Day 170+260(5月22日)
ようやくにして、引越し作業のおおかたが終わりました。まだ、荷物の整理は残っており、かつ、新たな家での生活への慣れはまだまだで、まごつく日々が続いています。
やれやれです。
ところで、今度の引越し中に痛感したことですが、引越しという環境の変化への適応能力に、確かな《にぶさ》をしみじみと感じさせられました。何というのでしょう、新しい居住空間が、以前なら即時に自分の感覚に入ってきていたのですが、それがなかなかそうでないのです。ひとつ何かのクッションをおいたその先のような感じなのです。それに、いったん解体した元のさまざまな品々の存在感が、荷物を解いて配置しなおしても、かってのそれらの諸物の感覚がよみがえってこないのです。
どうやらこれは、自分の身辺に存在してきた無数の諸物のいちいち――ペンの一本々々から衣服の一着々々まで――についての記憶が微妙に薄れてしまっている、どうもそんなところに原因がありそうです。
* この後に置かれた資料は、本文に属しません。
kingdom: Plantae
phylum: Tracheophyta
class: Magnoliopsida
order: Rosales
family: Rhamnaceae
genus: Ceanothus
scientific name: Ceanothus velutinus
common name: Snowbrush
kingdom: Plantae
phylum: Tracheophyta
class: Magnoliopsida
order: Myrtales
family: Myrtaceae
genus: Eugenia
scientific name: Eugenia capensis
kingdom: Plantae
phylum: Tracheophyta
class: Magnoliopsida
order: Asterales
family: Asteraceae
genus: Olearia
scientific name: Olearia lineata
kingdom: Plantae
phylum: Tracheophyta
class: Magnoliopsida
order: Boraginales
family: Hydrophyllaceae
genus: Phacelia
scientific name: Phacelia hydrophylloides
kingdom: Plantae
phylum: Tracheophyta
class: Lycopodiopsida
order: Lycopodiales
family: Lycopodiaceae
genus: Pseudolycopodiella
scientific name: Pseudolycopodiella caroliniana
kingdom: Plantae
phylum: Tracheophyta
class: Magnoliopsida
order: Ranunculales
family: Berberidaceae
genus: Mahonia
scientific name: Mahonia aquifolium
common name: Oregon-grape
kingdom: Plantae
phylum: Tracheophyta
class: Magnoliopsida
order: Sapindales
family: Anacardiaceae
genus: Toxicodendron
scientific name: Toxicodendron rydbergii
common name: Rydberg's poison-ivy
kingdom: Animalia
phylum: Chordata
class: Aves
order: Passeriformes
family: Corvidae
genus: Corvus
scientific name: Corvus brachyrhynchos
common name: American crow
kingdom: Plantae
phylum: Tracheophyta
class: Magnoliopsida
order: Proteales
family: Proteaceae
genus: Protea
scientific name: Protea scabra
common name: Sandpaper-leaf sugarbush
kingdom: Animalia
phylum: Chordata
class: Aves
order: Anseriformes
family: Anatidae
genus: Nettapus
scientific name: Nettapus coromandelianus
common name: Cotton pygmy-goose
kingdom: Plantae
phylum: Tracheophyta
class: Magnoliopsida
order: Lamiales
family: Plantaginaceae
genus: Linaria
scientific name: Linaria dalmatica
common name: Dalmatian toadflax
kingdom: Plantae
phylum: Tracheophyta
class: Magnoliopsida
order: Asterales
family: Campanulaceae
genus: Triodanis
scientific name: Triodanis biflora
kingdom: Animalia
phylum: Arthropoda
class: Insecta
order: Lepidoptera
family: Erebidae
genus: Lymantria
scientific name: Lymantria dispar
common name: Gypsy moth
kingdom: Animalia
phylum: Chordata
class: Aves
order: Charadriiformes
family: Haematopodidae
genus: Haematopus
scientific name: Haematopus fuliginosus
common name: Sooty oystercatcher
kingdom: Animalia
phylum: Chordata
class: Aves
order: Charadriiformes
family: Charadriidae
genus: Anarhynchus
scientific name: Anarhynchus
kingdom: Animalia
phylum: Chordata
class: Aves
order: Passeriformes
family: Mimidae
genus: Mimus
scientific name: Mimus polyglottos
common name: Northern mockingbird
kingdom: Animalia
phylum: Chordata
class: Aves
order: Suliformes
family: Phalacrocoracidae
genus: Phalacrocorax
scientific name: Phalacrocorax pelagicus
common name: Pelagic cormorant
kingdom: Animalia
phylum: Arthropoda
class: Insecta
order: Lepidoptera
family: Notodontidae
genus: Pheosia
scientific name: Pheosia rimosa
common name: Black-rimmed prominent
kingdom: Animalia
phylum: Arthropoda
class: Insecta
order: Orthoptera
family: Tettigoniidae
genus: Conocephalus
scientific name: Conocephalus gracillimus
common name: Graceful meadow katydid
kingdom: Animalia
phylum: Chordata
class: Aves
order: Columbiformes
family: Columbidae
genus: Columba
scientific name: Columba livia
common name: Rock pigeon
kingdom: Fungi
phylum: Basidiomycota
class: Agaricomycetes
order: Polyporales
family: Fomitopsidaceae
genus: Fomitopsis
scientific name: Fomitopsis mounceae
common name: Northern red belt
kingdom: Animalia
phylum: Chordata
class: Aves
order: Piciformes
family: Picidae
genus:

逆に言えば、そんな無数の物々との無数の関連を、私たちの脳はつくり上げつつ生活しているんだと、その膨大な能力に驚かされてもいます。まさに、無くしてさとる有難さです。
環境が変わることがボケのきっかけとなるとよくいいますが、それとは、こういうことなのかなとも思われる現象です。つまり、記憶はボケはじめていても、物がもとの通りに置かれていれば、そうした物の存在がボケた記憶を補強してくれます。しかし、その物がことごとくに変えられてしまったわけですから、そうした補強はまったく働かず、その新しい環境に適応しようにも、旧現実と新現実のマッチがうまくつかない障害が生じ始めているようなのです。
そしてさらに深刻なのが、そういう自分にいらいらしている自分があることです。いわゆる老人のおこりっぽさの端緒はこんなところにありそうです。